Problem statement:
Each entry below is to be printed verbatim.

[Records excerpted from a collection]

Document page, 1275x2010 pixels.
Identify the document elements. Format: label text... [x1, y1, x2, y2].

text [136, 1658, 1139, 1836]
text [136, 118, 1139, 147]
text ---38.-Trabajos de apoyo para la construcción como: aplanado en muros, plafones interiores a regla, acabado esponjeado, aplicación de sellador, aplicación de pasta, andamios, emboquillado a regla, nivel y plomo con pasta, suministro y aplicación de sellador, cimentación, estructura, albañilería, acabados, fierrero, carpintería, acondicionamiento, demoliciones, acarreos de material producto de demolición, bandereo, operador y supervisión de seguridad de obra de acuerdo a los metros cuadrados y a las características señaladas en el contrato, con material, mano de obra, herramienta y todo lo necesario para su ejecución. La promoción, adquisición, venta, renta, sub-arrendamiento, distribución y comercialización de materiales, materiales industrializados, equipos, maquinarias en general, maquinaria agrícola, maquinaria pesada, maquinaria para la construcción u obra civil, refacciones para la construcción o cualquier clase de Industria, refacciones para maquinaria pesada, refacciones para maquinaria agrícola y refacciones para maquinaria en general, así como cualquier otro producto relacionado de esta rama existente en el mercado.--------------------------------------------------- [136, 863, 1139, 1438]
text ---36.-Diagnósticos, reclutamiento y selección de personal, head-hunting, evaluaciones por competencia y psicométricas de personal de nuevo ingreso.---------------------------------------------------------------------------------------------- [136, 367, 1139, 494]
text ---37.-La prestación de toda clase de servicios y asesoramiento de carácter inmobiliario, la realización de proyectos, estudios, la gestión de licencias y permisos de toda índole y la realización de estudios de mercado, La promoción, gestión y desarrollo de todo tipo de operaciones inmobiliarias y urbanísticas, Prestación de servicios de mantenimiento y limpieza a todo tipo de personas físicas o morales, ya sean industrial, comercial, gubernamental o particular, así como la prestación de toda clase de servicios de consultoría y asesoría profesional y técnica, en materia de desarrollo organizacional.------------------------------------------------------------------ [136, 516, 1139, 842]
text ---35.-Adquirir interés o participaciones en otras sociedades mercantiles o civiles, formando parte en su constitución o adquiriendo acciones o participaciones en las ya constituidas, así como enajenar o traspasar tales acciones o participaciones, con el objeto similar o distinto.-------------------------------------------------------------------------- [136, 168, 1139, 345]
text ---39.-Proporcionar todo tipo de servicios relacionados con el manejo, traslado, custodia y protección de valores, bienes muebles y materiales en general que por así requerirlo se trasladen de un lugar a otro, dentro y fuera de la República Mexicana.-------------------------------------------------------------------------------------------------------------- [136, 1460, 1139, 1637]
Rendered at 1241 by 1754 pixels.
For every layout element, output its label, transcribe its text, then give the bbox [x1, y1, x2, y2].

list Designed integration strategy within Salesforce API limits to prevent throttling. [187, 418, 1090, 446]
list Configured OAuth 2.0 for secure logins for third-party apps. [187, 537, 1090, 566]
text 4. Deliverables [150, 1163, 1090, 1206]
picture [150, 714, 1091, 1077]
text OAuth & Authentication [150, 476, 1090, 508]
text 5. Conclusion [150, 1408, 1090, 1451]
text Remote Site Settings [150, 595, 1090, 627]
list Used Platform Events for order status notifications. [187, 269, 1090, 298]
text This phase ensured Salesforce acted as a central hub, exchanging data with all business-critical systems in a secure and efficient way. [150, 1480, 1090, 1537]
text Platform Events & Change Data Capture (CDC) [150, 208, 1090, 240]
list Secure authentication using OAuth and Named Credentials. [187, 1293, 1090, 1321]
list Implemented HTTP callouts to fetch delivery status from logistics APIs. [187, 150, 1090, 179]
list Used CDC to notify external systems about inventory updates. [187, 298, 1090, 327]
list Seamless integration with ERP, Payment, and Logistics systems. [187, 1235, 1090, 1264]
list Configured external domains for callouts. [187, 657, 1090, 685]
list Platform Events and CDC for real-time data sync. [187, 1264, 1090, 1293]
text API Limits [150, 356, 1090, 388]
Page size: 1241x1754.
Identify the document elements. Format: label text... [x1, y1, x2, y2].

Exercise solution:
Document page, 1275x2010 pixels.
Identify the document elements. Format: label text... [x1, y1, x2, y2].

text [136, 1658, 1139, 1836]
text [136, 118, 1139, 147]
text ---38.-Trabajos de apoyo para la construcción como: aplanado en muros, plafones interiores a regla, acabado esponjeado, aplicación de sellador, aplicación de pasta, andamios, emboquillado a regla, nivel y plomo con pasta, suministro y aplicación de sellador, cimentación, estructura, albañilería, acabados, fierrero, carpintería, acondicionamiento, demoliciones, acarreos de material producto de demolición, bandereo, operador y supervisión de seguridad de obra de acuerdo a los metros cuadrados y a las características señaladas en el contrato, con material, mano de obra, herramienta y todo lo necesario para su ejecución. La promoción, adquisición, venta, renta, sub-arrendamiento, distribución y comercialización de materiales, materiales industrializados, equipos, maquinarias en general, maquinaria agrícola, maquinaria pesada, maquinaria para la construcción u obra civil, refacciones para la construcción o cualquier clase de Industria, refacciones para maquinaria pesada, refacciones para maquinaria agrícola y refacciones para maquinaria en general, así como cualquier otro producto relacionado de esta rama existente en el mercado.--------------------------------------------------- [136, 863, 1139, 1438]
text ---36.-Diagnósticos, reclutamiento y selección de personal, head-hunting, evaluaciones por competencia y psicométricas de personal de nuevo ingreso.---------------------------------------------------------------------------------------------- [136, 367, 1139, 494]
text ---37.-La prestación de toda clase de servicios y asesoramiento de carácter inmobiliario, la realización de proyectos, estudios, la gestión de licencias y permisos de toda índole y la realización de estudios de mercado, La promoción, gestión y desarrollo de todo tipo de operaciones inmobiliarias y urbanísticas, Prestación de servicios de mantenimiento y limpieza a todo tipo de personas físicas o morales, ya sean industrial, comercial, gubernamental o particular, así como la prestación de toda clase de servicios de consultoría y asesoría profesional y técnica, en materia de desarrollo organizacional.------------------------------------------------------------------ [136, 516, 1139, 842]
text ---35.-Adquirir interés o participaciones en otras sociedades mercantiles o civiles, formando parte en su constitución o adquiriendo acciones o participaciones en las ya constituidas, así como enajenar o traspasar tales acciones o participaciones, con el objeto similar o distinto.-------------------------------------------------------------------------- [136, 168, 1139, 345]
text ---39.-Proporcionar todo tipo de servicios relacionados con el manejo, traslado, custodia y protección de valores, bienes muebles y materiales en general que por así requerirlo se trasladen de un lugar a otro, dentro y fuera de la República Mexicana.-------------------------------------------------------------------------------------------------------------- [136, 1460, 1139, 1637]
Rendered at 1241 by 1754 pixels.
For every layout element, output its label, transcribe its text, then give the bbox [x1, y1, x2, y2].

list Designed integration strategy within Salesforce API limits to prevent throttling. [187, 418, 1090, 446]
list Configured OAuth 2.0 for secure logins for third-party apps. [187, 537, 1090, 566]
text 4. Deliverables [150, 1163, 1090, 1206]
picture [150, 714, 1091, 1077]
text OAuth & Authentication [150, 476, 1090, 508]
text 5. Conclusion [150, 1408, 1090, 1451]
text Remote Site Settings [150, 595, 1090, 627]
list Used Platform Events for order status notifications. [187, 269, 1090, 298]
text This phase ensured Salesforce acted as a central hub, exchanging data with all business-critical systems in a secure and efficient way. [150, 1480, 1090, 1537]
text Platform Events & Change Data Capture (CDC) [150, 208, 1090, 240]
list Secure authentication using OAuth and Named Credentials. [187, 1293, 1090, 1321]
list Implemented HTTP callouts to fetch delivery status from logistics APIs. [187, 150, 1090, 179]
list Used CDC to notify external systems about inventory updates. [187, 298, 1090, 327]
list Seamless integration with ERP, Payment, and Logistics systems. [187, 1235, 1090, 1264]
list Configured external domains for callouts. [187, 657, 1090, 685]
list Platform Events and CDC for real-time data sync. [187, 1264, 1090, 1293]
text API Limits [150, 356, 1090, 388]
Page size: 1241x1754.
Identify the document elements. Format: label text... [x1, y1, x2, y2].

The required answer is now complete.